Especialistas divergem se Nelson Jobim deve ser punido por incluir na Constituição artigos sem votação

Para advogados, Carta perde credibilidade

Sergio Lima/Folha Imagem
Francisco Fausto, do TST, que defende uma nova constituinte


LILIAN CHRISTOFOLETTI
DA REPORTAGEM LOCAL

A Constituição perdeu credibilidade após a revelação do ministro do STF (Supremo Tribunal Federal) Nelson Jobim de que pelo menos dois artigos foram incluídos no texto final da Carta de 1988 sem o conhecimento dos constituintes. A opinião é compartilhada por quatro dos cinco advogados constitucionalistas ouvidos pela Folha.
A maioria criticou abertamente a atitude do ministro, mas nem todos defenderam uma punição.
"A Constituição não existe. Perdeu a validade", afirmou o advogado Ives Gandra Martins, que, em 1988, acompanhou os trabalhos dos constituintes.
A polêmica declaração de Jobim foi feita às vésperas do aniversário da Constituição, há uma semana, quando o ministro afirmou que dois artigos foram incluídos sem serem votados. A iniciativa, segundo ele, teria partido do então presidente da Assembléia Nacional Constituinte, Ulysses Guimarães, em reunião com pelo menos cinco líderes partidários.
"É um precedente perigosíssimo.

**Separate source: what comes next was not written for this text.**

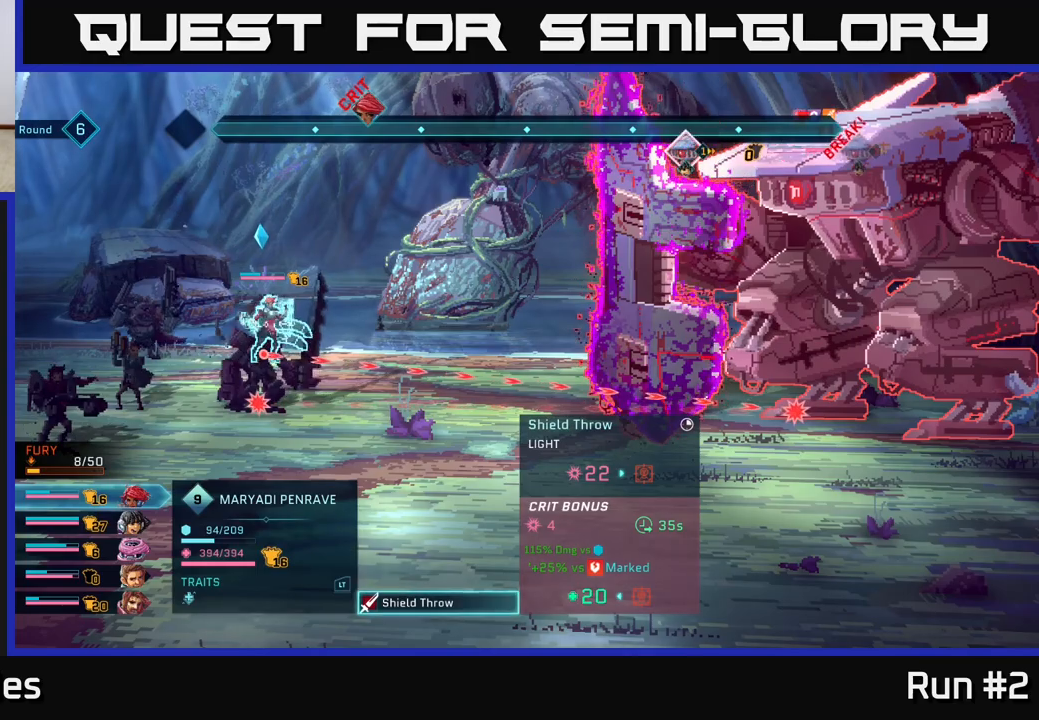
{"buttons": [], "left_stick": "center", "right_stick": "center", "events": []}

Como esses dispositivos [incluídos sem votação] não têm validade jurídica, a Constituição não tem validade, apesar de ter criado um efeito jurídico", disse Gandra Martins. Para ele, a única solução seria o governo federal enviar ao Supremo uma ação declaratória de constitucionalidade pedindo para validar os novos artigos.
Jobim, que é vice-presidente do Supremo, não pode ser punido, disse Gandra Martins. "Ele não fez nada sozinho. Se fosse punido, todos os demais constituintes também deveriam ser."
A reação mais dura às declarações de Jobim partiu do conselheiro da seção paulista da OAB (Ordem dos Advogados do Brasil) Luiz Antonio Sampaio Gouveia, pré-candidato à presidência do órgão. Anteontem ele enviou um pedido à OAB pedindo a destituição de Jobim do cargo de ministro do Supremo.
"Como membro do STF, Jobim é o guardião da Constituição. Ao insinuar que houve fraude no processo, desrespeitou a Constituição e desmoralizou a instituição jurídica brasileira. É crime de falsidade ideológica", afirmou Sampaio Gouveia.
Amigo de Ulysses Guimarães, o advogado Goffredo da Silva Telles afirmou que o ministro foi "extraordinariamente imprudente". "Eu conheci Ulysses e duvido que ele tivesse conhecimento dessa ilegalidade. É uma imprudência que jamais poderia ter sido cometida", disse Silva Telles, que defende a reforma da Carta.
O jurista Miguel Reale disse que o melhor, "nesta altura do campeonato", é deixar a Constituição como está. Para ele, deve prevalecer o entendimento de que é intangível o texto promulgado em 1988. Sobre a atitude de Jobim, disse que não iria comentar.

Livro
Quando afirmou, no domingo passado, que dois artigos haviam sido incluídos na Constituição sem o conhecimento dos parlamentares, Jobim revelou apenas um deles -o que trata da independência e da harmonia entre os Poderes. O segundo, disse, irá guardar para o livro que pretende escrever sobre 1988.
A intenção foi criticada pelo presidente da OAB paulista, Carlos Miguel Aidar. "Jobim não tem o direito de sonegar uma informação como essa, ainda mais porque quer guardar para um livro, isso não existe."
Para o presidente da OAB, no entanto, a revelação de Jobim não pode ser punida. "Não existe crime para aquilo que não há pena prevista em lei."